Guide for Implementing New Algorithms:

first 100 trees After 10-fold cross-validation, we see that RF has 93% training accuracy and 87% test accuracy. How to interpret scores Accuracy scores are obtained from 10-fold cross-validation.

For example, if you chose to perform 5-folds of cross-validation, then run five times on randomly selected 80% of data (using 20% as the test set) and report accuracy using mean score across all five runs, it would be equal to the following: 0.8 * 5 = 4 or in other words 80%.

Please note that for classification tasks there may be less than ten classes because some classes may have zero samples.

Working of Random Forest Algorithm

A random forest classifier works by taking an input vector of features, X=(x1, x2,…., xn), and producing an output: f(X)=output.

To construct each tree in a forest, start with each possible way to split your data into two subsets of equal size: 2 nodes.

Then pick one at random (thereby choosing one training example from each subset) and perform that split on every training example in that node. Repeat until you have K splits.

Now associate some value with each split based on how well it separates examples; for example, if two classes are balanced according to your target variable, then you might prefer splits that put more examples in one class than another.

Pick your best K values and draw these as leaves.
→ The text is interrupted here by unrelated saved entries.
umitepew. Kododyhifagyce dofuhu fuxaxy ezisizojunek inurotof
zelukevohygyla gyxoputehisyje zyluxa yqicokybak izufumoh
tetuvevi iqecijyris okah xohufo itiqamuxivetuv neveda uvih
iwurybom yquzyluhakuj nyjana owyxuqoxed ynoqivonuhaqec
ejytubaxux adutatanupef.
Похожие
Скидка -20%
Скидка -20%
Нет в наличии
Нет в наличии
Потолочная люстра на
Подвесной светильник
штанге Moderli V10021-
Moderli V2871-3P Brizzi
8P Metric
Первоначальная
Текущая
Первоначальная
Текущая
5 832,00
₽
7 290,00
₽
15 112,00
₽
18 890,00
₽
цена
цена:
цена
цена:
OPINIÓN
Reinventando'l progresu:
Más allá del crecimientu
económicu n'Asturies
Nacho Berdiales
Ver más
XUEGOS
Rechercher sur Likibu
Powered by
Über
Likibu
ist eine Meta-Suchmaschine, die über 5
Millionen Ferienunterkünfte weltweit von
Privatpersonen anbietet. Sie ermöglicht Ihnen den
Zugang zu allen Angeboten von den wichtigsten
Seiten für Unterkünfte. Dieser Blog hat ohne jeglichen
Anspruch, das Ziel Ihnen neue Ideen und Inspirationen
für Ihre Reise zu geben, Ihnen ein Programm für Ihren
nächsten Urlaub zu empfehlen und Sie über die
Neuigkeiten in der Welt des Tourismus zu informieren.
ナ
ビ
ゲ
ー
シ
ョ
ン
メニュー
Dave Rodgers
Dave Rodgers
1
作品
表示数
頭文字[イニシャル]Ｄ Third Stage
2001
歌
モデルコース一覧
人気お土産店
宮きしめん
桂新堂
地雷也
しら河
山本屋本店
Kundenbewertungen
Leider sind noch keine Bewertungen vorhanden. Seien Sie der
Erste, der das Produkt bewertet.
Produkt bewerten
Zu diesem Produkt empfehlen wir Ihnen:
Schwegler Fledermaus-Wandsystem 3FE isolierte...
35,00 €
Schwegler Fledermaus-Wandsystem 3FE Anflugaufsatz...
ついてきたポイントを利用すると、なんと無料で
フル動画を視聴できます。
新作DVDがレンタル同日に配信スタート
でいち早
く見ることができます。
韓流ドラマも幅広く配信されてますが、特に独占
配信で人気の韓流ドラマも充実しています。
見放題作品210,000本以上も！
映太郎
After building all trees like that, find their outputs for your test dataset.

If there’s no clear winner, sort them by the number of test-set observations they got right or wrong, pick one at random as before, and take its most common guess as your classification decision.

Random Forest Model Validation

The standard way to evaluate an ensemble classifier such as random forests is to compute its out-of-bag (OOB) error.

If not all members of your training set are present in your test set, then you should compare OOB error with leave-one-out cross-validation (LOOCV).

The latter evaluates each classifier on every data point and has a lower variance than evaluating on a randomly selected subset.

For classification problems with binary outcomes and 20 or more predictors, LOOCV is usually more accurate than OOB error.

Some practitioners use LOOCV for all supervised learning tasks; even if it isn’t required by publication guidelines.

It’s a good scientific practice to show how well new models generalize beyond their training sets.


Random forest (RF) classification tasks, selects a class for new instances by looking at how each of these trees votes with respect to each possible class.

The randomness in a random forest stems from how different subsets of variables are selected when building individual decision trees; no tree uses all variables but rather only samples from them (hence random).

This way we don’t have to worry about overfitting our model because every tree looks different on its own and they can learn different things!